Healthcare Sale Representative Pleads Guilty to Obstructing Federal Investigation
BOSTON – A sales representative for multiple healthcare companies pleaded guilty today in U.S. District Court in Boston in connection with obstruction of an investigation into kickbacks paid to medical professionals.
Terrence Kyle Tackett, 49, of Florence, Ky., pleaded guilty to one count of obstruction of a criminal investigation of health care offenses.

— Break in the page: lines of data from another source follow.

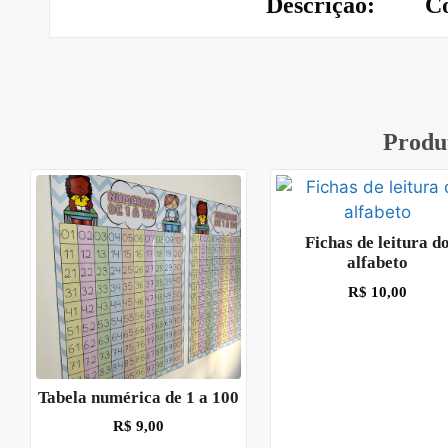
Descrição:
Co
Produ
Fichas de leitura d
alfabeto
R$
10,00
Tabela numérica de 1 a 100
R$
9,00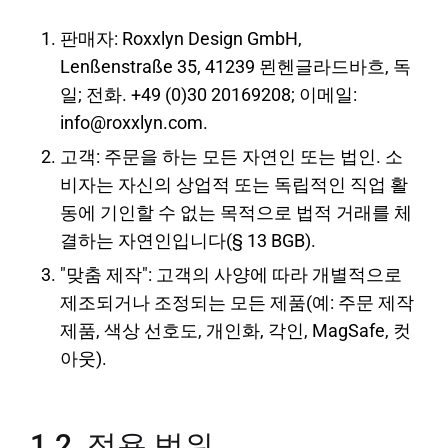
판매자: Roxxlyn Design GmbH,
Lenßenstraße 35, 41239 묀헨글라드바흐, 독
일; 전화. +49 (0)30 20169208; 이메일:
info@roxxlyn.com.
고객: 주문을 하는 모든 자연인 또는 법인. 소
비자는 자신의 상업적 또는 독립적인 직업 활
동에 기인할 수 없는 목적으로 법적 거래를 체
결하는 자연인입니다(§ 13 BGB).
"맞춤 제작": 고객의 사양에 따라 개별적으로
제조되거나 조정되는 모든 제품(예: 주문 제작
제품, 색상 선호도, 개인화, 각인, MagSafe, 컷
아웃).
1.2. 적용 범위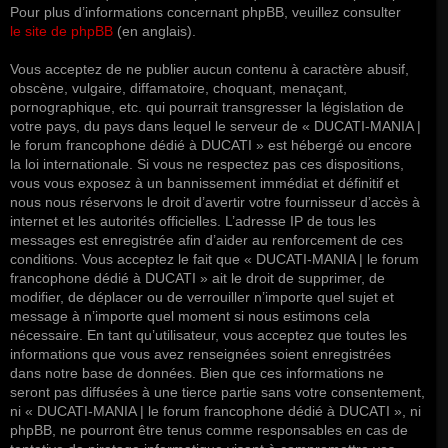
Pour plus d’informations concernant phpBB, veuillez consulter
le site de phpBB
(en anglais).
Vous acceptez de ne publier aucun contenu à caractère abusif,
obscène, vulgaire, diffamatoire, choquant, menaçant,
pornographique, etc. qui pourrait transgresser la législation de
votre pays, du pays dans lequel le serveur de « DUCATI-MANIA |
le forum francophone dédié à DUCATI » est hébergé ou encore
la loi internationale. Si vous ne respectez pas ces dispositions,
vous vous exposez à un bannissement immédiat et définitif et
nous nous réservons le droit d’avertir votre fournisseur d’accès à
internet et les autorités officielles. L’adresse IP de tous les
messages est enregistrée afin d’aider au renforcement de ces
conditions. Vous acceptez le fait que « DUCATI-MANIA | le forum
francophone dédié à DUCATI » ait le droit de supprimer, de
modifier, de déplacer ou de verrouiller n’importe quel sujet et
message à n’importe quel moment si nous estimons cela
nécessaire. En tant qu’utilisateur, vous acceptez que toutes les
informations que vous avez renseignées soient enregistrées
dans notre base de données. Bien que ces informations ne
seront pas diffusées à une tierce partie sans votre consentement,
ni « DUCATI-MANIA | le forum francophone dédié à DUCATI », ni
phpBB, ne pourront être tenus comme responsables en cas de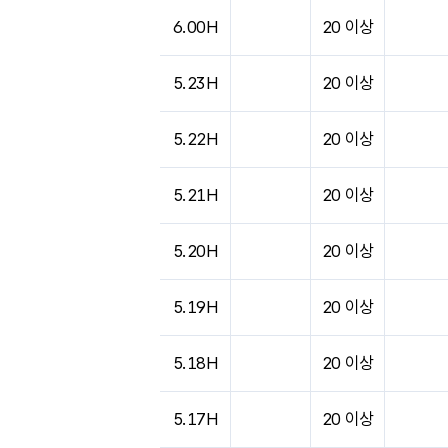
도시별 기상실황표로 지점, 날씨, 기온, 강수, 
6.00H
20 이상
5.23H
20 이상
5.22H
20 이상
5.21H
20 이상
5.20H
20 이상
5.19H
20 이상
5.18H
20 이상
5.17H
20 이상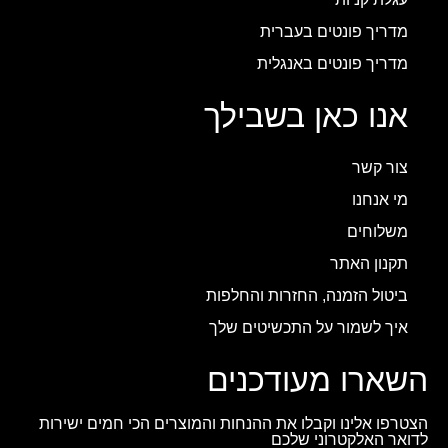
מדריך פונטים בעברית
מדריך פונטים באנגלית
אנו כאן בשבילך
צור קשר
מי אנחנו
משלוחים
תקנון האתר
ביטול הזמנה, החזרות והחלפות
איך לשמור על התכשיטים שלך
השארו מעודכנים
הצטרפו אלינו וקבלו את ההנחות והמוצרים הכי חמים ישירות
לדואר האלקטרוני שלכם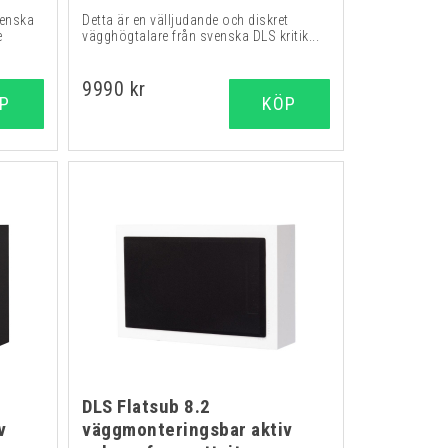
venska
Detta är en välljudande och diskret
e
vägghögtalare från svenska DLS kritik...
9990 kr
P
KÖP
DLS Flatsub 8.2
v
väggmonteringsbar aktiv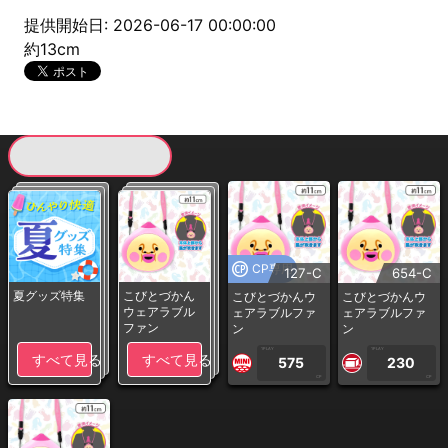
提供開始日: 2026-06-17 00:00:00
約13cm
現在提供している景品一覧
CP専用
127-C
654-C
夏グッズ特集
こびとづかん
こびとづかんウ
こびとづかんウ
ウェアラブル
ェアラブルファ
ェアラブルファ
ファン
ン
ン
1PLAY
1PLAY
すべて見る
すべて見る
575
230
CP
CP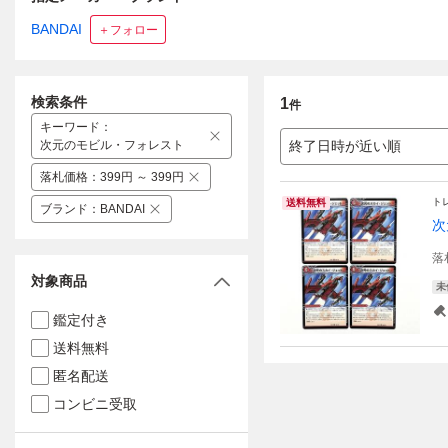
BANDAI
＋フォロー
検索条件
1
件
キーワード
：
次元のモビル・フォレスト
終了日時が近い順
落札価格
：
399円 ～ 399円
ト
送料無料
ブランド
：
BANDAI
次
落
対象商品
未
鑑定付き
送料無料
匿名配送
コンビニ受取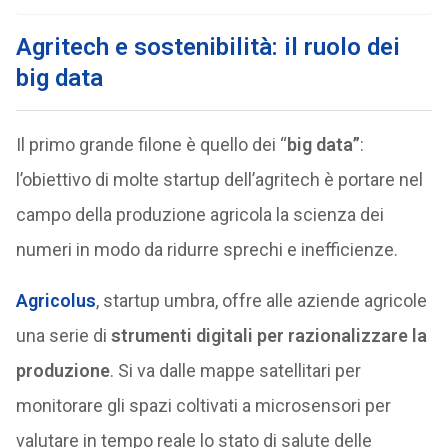
Agritech e sostenibilità: il ruolo dei
big data
Il primo grande filone è quello dei “
big data”
:
l’obiettivo di molte startup dell’agritech è portare nel
campo della produzione agricola la scienza dei
numeri in modo da ridurre sprechi e inefficienze.
Agricolus
, startup umbra, offre alle aziende agricole
una serie di
strumenti digitali per razionalizzare la
produzione
. Si va dalle mappe satellitari per
monitorare gli spazi coltivati a microsensori per
valutare in tempo reale lo stato di salute delle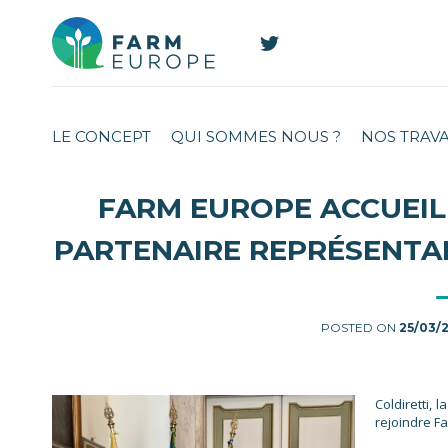
LE CONCEPT
QUI SOMMES NOUS ?
NOS TRAV
FARM EUROPE ACCUEIL
PARTENAIRE REPRÉSENTAN
POSTED ON
25/03/
Coldiretti, 
rejoindre Fa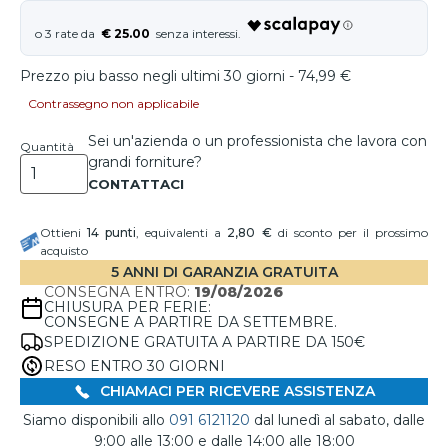
€ 25.00
Prezzo piu basso negli ultimi 30 giorni - 74,99 €
Contrassegno non applicabile
Sei un'azienda o un professionista che lavora con
Quantità
grandi forniture?
Ottieni
14
punti
, equivalenti a
2,80 €
di sconto per il prossimo
acquisto
5 ANNI DI GARANZIA GRATUITA
CONSEGNA ENTRO:
19/08/2026
CHIUSURA PER FERIE:
CONSEGNE A PARTIRE DA SETTEMBRE.
SPEDIZIONE GRATUITA A PARTIRE DA 150€
RESO ENTRO 30 GIORNI
CHIAMACI PER RICEVERE ASSISTENZA
Siamo disponibili allo
091 6121120
dal lunedì al sabato, dalle
9:00 alle 13:00 e dalle 14:00 alle 18:00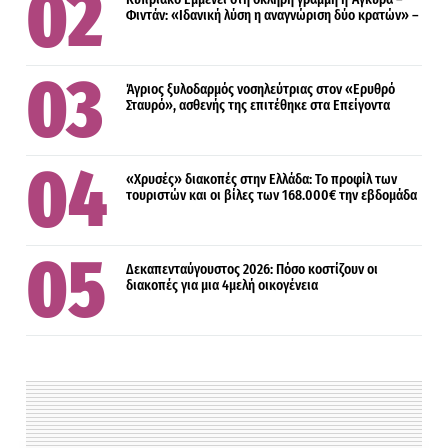
Φιντάν: «Ιδανική λύση η αναγνώριση δύο κρατών» –
Άγριος ξυλοδαρμός νοσηλεύτριας στον «Ερυθρό
Σταυρό», ασθενής της επιτέθηκε στα Επείγοντα
«Χρυσές» διακοπές στην Ελλάδα: Το προφίλ των
τουριστών και οι βίλες των 168.000€ την εβδομάδα
Δεκαπενταύγουστος 2026: Πόσο κοστίζουν οι
διακοπές για μια 4μελή οικογένεια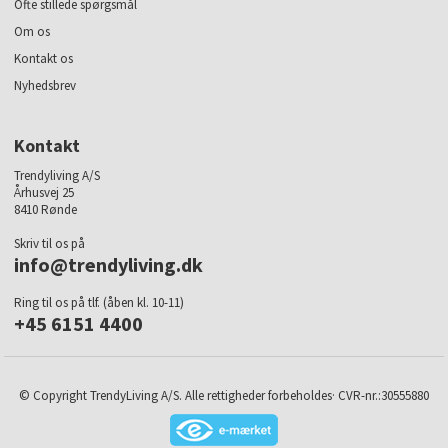
Ofte stillede spørgsmål
Om os
Kontakt os
Nyhedsbrev
Kontakt
Trendyliving A/S
Århusvej 25
8410 Rønde
Skriv til os på
info@trendyliving.dk
Ring til os på tlf. (åben kl. 10-11)
+45 6151 4400
© Copyright TrendyLiving A/S. Alle rettigheder forbeholdes· CVR-nr.:30555880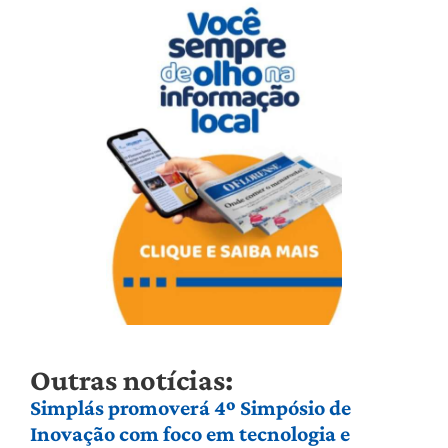
Outras notícias:
Simplás promoverá 4º Simpósio de
Inovação com foco em tecnologia e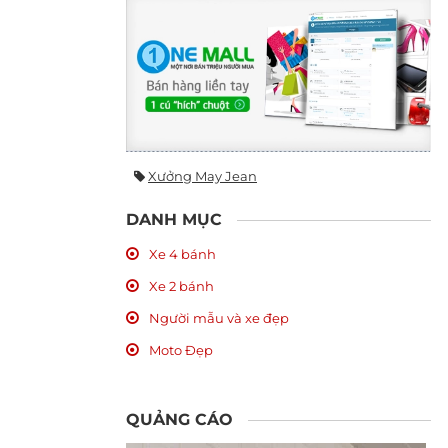
Xưởng May Jean
DANH MỤC
Xe 4 bánh
Xe 2 bánh
Người mẫu và xe đẹp
Moto Đẹp
QUẢNG CÁO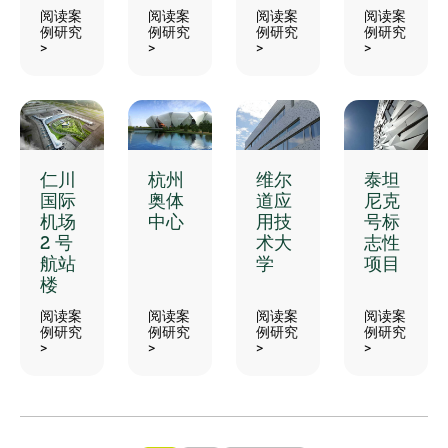
阅读案
阅读案
阅读案
阅读案
例研究
例研究
例研究
例研究
>
>
>
>
仁川
杭州
维尔
泰坦
国际
奥体
道应
尼克
机场
中心
用技
号标
2 号
术大
志性
航站
学
项目
楼
阅读案
阅读案
阅读案
阅读案
例研究
例研究
例研究
例研究
>
>
>
>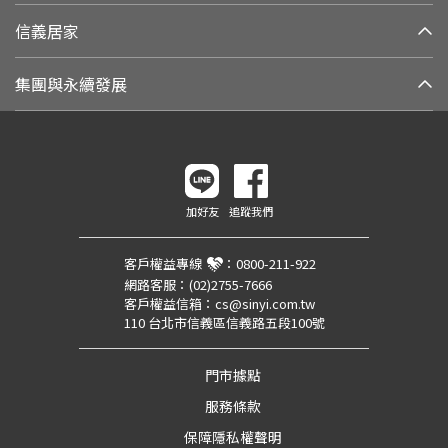
信義居家
集團與永續發展
加好友
追蹤我們
客戶權益專線
：
0800-211-922
網路客服：
(02)2755-7666
客戶權益信箱：
cs@sinyi.com.tw
110 台北市信義區信義路五段100號
門市據點
服務條款
保障隱私權聲明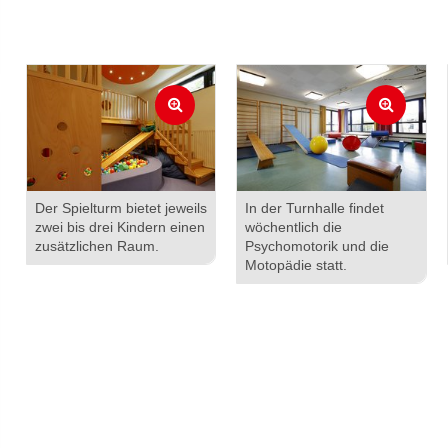
Der Spielturm bietet jeweils
In der Turnhalle findet
zwei bis drei Kindern einen
wöchentlich die
zusätzlichen Raum.
Psychomotorik und die
Motopädie statt.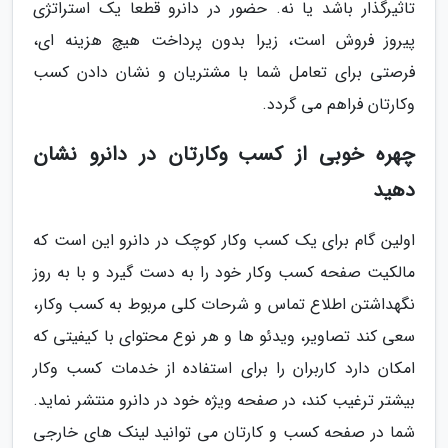
تاثیرگذار باشد یا نه. حضور در دانرو قطعا یک استراتژی
پیروز فروش است، زیرا بدون پرداخت هیچ هزینه ای،
فرصتی برای تعامل شما با مشتریان و نشان دادن کسب
وکارتان فراهم می گردد.
چهره خوبی از کسب وکارتان در دانرو نشان
دهید
اولین گام برای یک کسب وکار کوچک در دانرو این است که
مالکیت صفحه کسب وکار خود را به دست گیرد و با به روز
نگهداشتن اطلاع تماس و شرحات کلی مربوط به کسب وکار،
سعی کند تصاویر، ویدئو ها و هر نوع محتوای با کیفیتی که
امکان دارد کاربران را برای استفاده از خدمات کسب وکار
بیشتر ترغیب کند، در صفحه ویژه خود در دانرو منتشر نماید.
شما در صفحه کسب و کارتان می توانید لینک های خارجی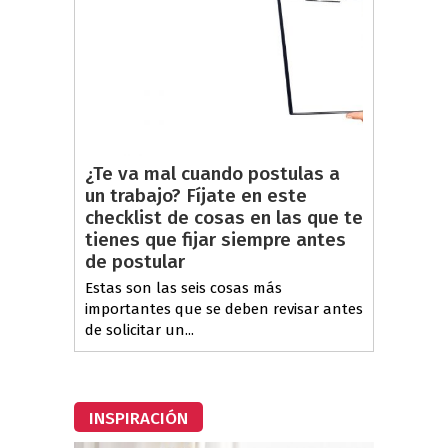
¿Te va mal cuando postulas a
un trabajo? Fíjate en este
checklist de cosas en las que te
tienes que fijar siempre antes
de postular
Estas son las seis cosas más
importantes que se deben revisar antes
de solicitar un...
INSPIRACIÓN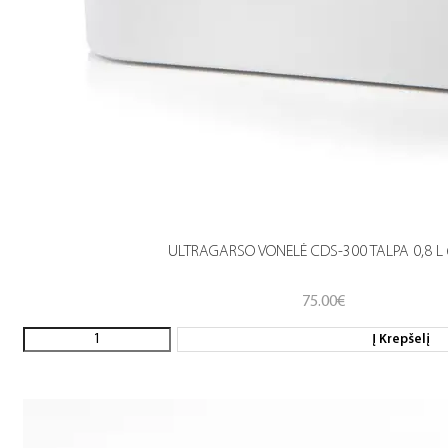
ULTRAGARSO VONELĖ CDS-300 TALPA 0,8 L
75.00
€
Į Krepšelį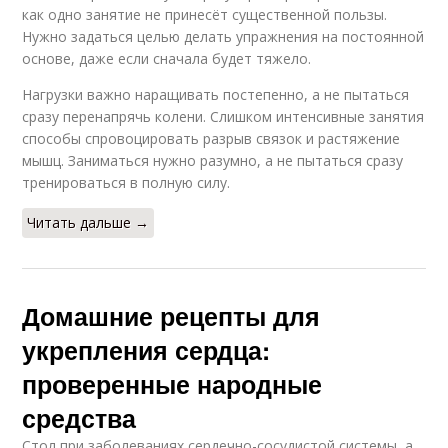
как одно занятие не принесёт существенной пользы.
Нужно задаться целью делать упражнения на постоянной
основе, даже если сначала будет тяжело.
Нагрузки важно наращивать постепенно, а не пытаться
сразу перенапрячь колени. Слишком интенсивные занятия
способы спровоцировать разрыв связок и растяжение
мышц. Заниматься нужно разумно, а не пытаться сразу
тренироваться в полную силу.
Читать дальше →
Домашние рецепты для
укрепления сердца:
проверенные народные
средства
Стол при заболеваниях сердечно-сосудистой системы, а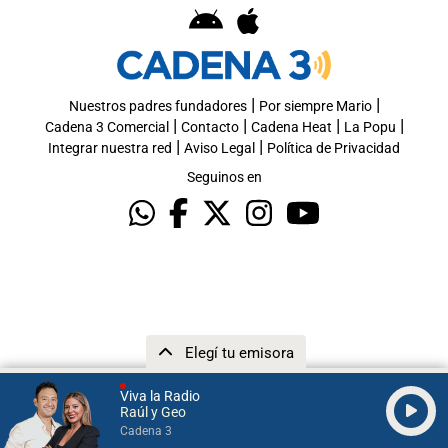
|
|
Nuestros padres fundadores
Por siempre Mario
|
|
|
|
Cadena 3 Comercial
Contacto
Cadena Heat
La Popu
|
|
Integrar nuestra red
Aviso Legal
Política de Privacidad
Seguinos en
Elegí tu emisora
Viva la Radio
Raúl y Geo
Cadena 3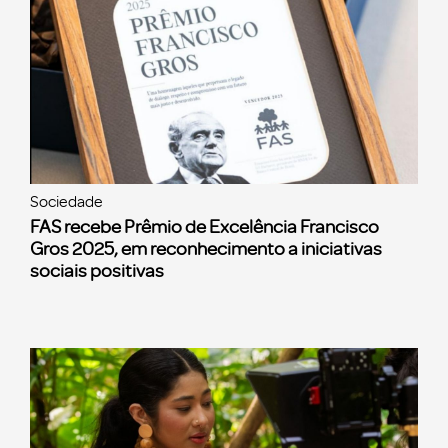
Sociedade
FAS recebe Prêmio de Excelência Francisco
Gros 2025, em reconhecimento a iniciativas
sociais positivas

U.S. District Court Judge Allison D. Burroughs scheduled sentencing for Sept. 14, 2016.
From 2012 to 2013, Tackett worked as a sale representative in Kentucky for a California-based healthcare company, and from August 2013 to February 2015, he worked for a Massachusetts pharmaceutical company. During that period, Tackett gave medical professionals gift cards and personal checks in exchange for ordering or prescribing the products he promoted. During a January 2015 meeting with investigators, Tackett falsely denied and attempted to conceal the kickbacks he paid to physicians and their staffs.
The charging statute provides a sentence of no greater than five years in prison, three years of supervised release, a fine of 250,000 and restitution. Actual sentences for federal crimes are typically less than the maximum penalties. Sentences are imposed by a federal district court judge based upon the U.S. Sentencing Guidelines and other statutory factors.
United States Attorney Carmen Ortiz; Harold H. Shaw, Special Agent in Charge of the Federal Bureau of Investigation, Boston Field Division; Phillip Coyne, Special Agent in Charge of U.S. Health and Human Services, Office of Inspector General, Office of Investigations; Mark McCormack, Special Agent in Charge of U.S. Food and Drug Administration, Office of Criminal Investigations, Metro Washington Field Office; and Susan Hensley, Regional Director of U.S. Department of Labor, Employee Benefits Security Administration, made the announcement today. The case is being prosecuted by Assistant U.S. Attorneys Sara Miron Bloom, Young Paik, and Kriss Basil of Ortiz’s Office, with assistance from the Justice Department’s Consumer Protection Branch and the Food and Drug Administration.